__Available data__.
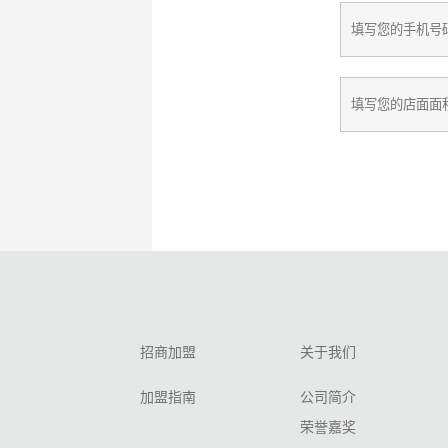
招商加盟
关于我们
加盟指南
公司简介
荣誉嘉奖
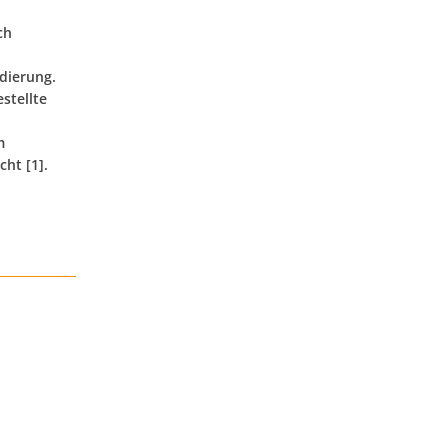
ch
dierung.
stellte
m
ht [1].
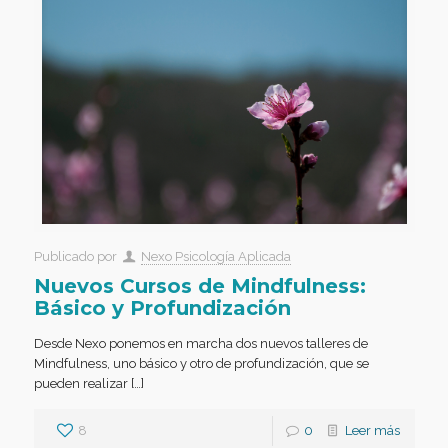
Publicado por
Nexo Psicología Aplicada
Nuevos Cursos de Mindfulness:
Básico y Profundización
Desde Nexo ponemos en marcha dos nuevos talleres de
Mindfulness, uno básico y otro de profundización, que se
pueden realizar […]
8
0
Leer más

__Action item__. Recast every line of text in the data above as a JSON list of strings, one string per line, skipping blank lines and leaving out the picture markers.

__Exercise answer__.
[
  "招商加盟",
  "关于我们",
  "加盟指南",
  "公司简介",
  "荣誉嘉奖",
  "ch",
  "dierung.",
  "stellte",
  "m",
  "ht [1].",
  "Publicado por",
  "Nexo Psicología Aplicada",
  "Nuevos Cursos de Mindfulness:",
  "Básico y Profundización",
  "Desde Nexo ponemos en marcha dos nuevos talleres de",
  "Mindfulness, uno básico y otro de profundización, que se",
  "pueden realizar […]",
  "8",
  "0",
  "Leer más"
]